>>>>

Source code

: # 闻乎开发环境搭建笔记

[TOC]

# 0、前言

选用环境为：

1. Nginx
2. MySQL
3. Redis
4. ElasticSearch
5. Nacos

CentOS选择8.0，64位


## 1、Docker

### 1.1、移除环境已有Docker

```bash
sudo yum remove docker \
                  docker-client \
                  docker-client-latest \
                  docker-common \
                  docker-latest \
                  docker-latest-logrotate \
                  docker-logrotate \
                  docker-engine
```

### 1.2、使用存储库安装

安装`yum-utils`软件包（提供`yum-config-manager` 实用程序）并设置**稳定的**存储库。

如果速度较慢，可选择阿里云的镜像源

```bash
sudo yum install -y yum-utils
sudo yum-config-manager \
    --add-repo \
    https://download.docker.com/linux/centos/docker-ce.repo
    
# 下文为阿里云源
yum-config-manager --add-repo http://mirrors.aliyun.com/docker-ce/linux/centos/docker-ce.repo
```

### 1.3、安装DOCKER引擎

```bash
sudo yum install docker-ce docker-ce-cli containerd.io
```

<<<<

• [AIM OF THE TASK]: Every line of the data above is to be repeated exactly.

• [WRITTEN ANSWER]:
Source code

: # 闻乎开发环境搭建笔记

[TOC]

# 0、前言

选用环境为：

1. Nginx
2. MySQL
3. Redis
4. ElasticSearch
5. Nacos

CentOS选择8.0，64位


## 1、Docker

### 1.1、移除环境已有Docker

```bash
sudo yum remove docker \
                  docker-client \
                  docker-client-latest \
                  docker-common \
                  docker-latest \
                  docker-latest-logrotate \
                  docker-logrotate \
                  docker-engine
```

### 1.2、使用存储库安装

安装`yum-utils`软件包（提供`yum-config-manager` 实用程序）并设置**稳定的**存储库。

如果速度较慢，可选择阿里云的镜像源

```bash
sudo yum install -y yum-utils
sudo yum-config-manager \
    --add-repo \
    https://download.docker.com/linux/centos/docker-ce.repo
    
# 下文为阿里云源
yum-config-manager --add-repo http://mirrors.aliyun.com/docker-ce/linux/centos/docker-ce.repo
```

### 1.3、安装DOCKER引擎

```bash
sudo yum install docker-ce docker-ce-cli containerd.io
```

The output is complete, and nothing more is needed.